Muru is an exciting roller coaster ride that takes the audience through the Māori experience and unflinchingly exposes racism.

“The point of the film,” Kahi said, “is to ensure the protection of Māori communities and the Tūhoe community against this event ever happening again. Two times is too many. That’s why it’s a response, rather than a recreation”.

The film opens up broader issues that Kahi and Iti shared with GL.

The film shows the 2007 raid by hundreds of members of the Armed Offenders Squad and Special Tactics Group. The police were convinced that well-known activist, Tame Iti (who plays himself in the film) was operating paramilitary training camps in the mountains around Rūātoki.

Having convinced themselves that evil was afoot, everything done by community members was fitted into the narrative.
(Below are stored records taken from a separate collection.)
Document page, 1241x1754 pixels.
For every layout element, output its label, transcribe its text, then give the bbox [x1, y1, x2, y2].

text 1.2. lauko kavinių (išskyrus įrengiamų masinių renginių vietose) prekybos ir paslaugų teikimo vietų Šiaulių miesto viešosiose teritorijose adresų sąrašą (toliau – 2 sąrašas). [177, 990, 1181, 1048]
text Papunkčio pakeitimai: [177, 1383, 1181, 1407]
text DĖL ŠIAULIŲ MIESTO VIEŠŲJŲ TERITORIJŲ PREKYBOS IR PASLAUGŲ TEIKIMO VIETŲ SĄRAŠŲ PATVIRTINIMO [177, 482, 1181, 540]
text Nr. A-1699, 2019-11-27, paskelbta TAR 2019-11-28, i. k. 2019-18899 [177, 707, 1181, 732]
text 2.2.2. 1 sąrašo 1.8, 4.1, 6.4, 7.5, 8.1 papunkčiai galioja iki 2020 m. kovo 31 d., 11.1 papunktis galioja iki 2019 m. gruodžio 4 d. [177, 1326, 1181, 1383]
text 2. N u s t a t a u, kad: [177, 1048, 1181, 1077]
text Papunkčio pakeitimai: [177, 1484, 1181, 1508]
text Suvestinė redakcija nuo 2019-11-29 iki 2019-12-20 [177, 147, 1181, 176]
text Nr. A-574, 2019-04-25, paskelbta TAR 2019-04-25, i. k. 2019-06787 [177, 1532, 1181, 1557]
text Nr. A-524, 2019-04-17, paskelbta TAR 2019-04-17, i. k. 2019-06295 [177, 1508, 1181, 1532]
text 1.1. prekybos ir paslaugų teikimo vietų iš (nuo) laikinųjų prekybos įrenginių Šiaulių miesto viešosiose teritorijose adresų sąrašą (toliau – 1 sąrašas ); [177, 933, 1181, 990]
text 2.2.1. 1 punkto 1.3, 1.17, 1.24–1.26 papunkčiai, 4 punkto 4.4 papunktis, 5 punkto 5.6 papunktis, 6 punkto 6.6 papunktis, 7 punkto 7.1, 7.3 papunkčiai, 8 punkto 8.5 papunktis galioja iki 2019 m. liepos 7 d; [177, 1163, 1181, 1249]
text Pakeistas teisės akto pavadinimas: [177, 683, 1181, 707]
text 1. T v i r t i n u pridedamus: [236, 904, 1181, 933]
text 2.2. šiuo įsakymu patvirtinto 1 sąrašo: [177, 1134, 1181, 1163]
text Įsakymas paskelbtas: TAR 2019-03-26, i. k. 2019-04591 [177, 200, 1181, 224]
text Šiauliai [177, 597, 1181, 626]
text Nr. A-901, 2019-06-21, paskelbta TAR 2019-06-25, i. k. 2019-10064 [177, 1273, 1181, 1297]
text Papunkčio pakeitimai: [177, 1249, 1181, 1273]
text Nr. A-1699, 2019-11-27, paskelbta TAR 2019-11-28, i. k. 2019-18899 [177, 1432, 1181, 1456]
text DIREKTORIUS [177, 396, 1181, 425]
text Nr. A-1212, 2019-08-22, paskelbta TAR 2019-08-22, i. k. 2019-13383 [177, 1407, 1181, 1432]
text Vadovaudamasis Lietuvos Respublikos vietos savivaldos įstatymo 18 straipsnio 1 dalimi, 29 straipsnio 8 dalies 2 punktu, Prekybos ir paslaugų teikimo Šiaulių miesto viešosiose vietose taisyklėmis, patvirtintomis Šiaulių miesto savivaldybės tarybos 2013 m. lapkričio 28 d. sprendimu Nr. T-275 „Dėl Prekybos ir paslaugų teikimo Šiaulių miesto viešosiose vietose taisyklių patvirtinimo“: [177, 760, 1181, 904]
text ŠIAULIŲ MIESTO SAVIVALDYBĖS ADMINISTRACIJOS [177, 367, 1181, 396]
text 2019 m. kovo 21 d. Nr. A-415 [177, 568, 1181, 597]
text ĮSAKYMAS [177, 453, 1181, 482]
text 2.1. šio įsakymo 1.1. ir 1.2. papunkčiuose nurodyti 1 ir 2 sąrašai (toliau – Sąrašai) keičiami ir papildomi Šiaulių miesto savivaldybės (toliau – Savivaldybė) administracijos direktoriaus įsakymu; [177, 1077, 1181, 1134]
It was racist projection.

Iti was targeted because he was a renowned warrior for the Māori cause and a veteran of both the anti-Vietnam War and anti-Apartheid movements, which included some fierce street battles in Aotearoa New Zealand.

Muru shows the peaceable valley life being lived while the raid is being hatched in secret. In the whole film there are only a couple of sentences spoken in English.

The viewer is taken through the mutually-supporting, honour-based reciprocal relationships holding the community together. These complex ties are indecipherable for the cops spying with microphones, telephone tapping and video surveillance.

Local community police sergeant, "Taffy" Tawharau (Cliff Curtis), drives the school bus and takes the local Aunties to their regular health check-ups.

When he has to intervene to set a delinquent teenager back on the straight-and-narrow, he listens to the wisdom of community elders before taking action. The depiction of the role of the community police in Rūātoki was accurate, Iti told GL.

Just as happened in the 2007 raid, in Muru, Taffy is kept in the dark about the raid and the drama centres around his efforts to stop the evolving disaster. Racist preconceptions compound official failures, leading to an attempted cover-up culminating in a fierce struggle to control the violence.

Iti told GL that Muru has had huge impact. “The street is talking,” he said. “Emotionally, people are talking freely.”

“People I don’t even know, on the street, they come and reach out to me. All kinds of people, they cry in front of me. I don’t know how many times I’ve had to hug people.”

Both Iti and Kahi believe that New Zealand is ready for change. For a start the nation is ready to change its name to Aotearoa.

Kahi explained that the government at one point “rebranded” the country as “Middle Earth” after the country was used as the picturesque backdrop for the Peter Jackson Lord of the Rings films.

“The Middle Earthing of New Zealand was a commercial, touristic, exploitation exercise. The unanchoring of that means that there is a much bigger question to ask now: who are we?”

“Aotearoa speaks and Aotearoa is what we are ready for.”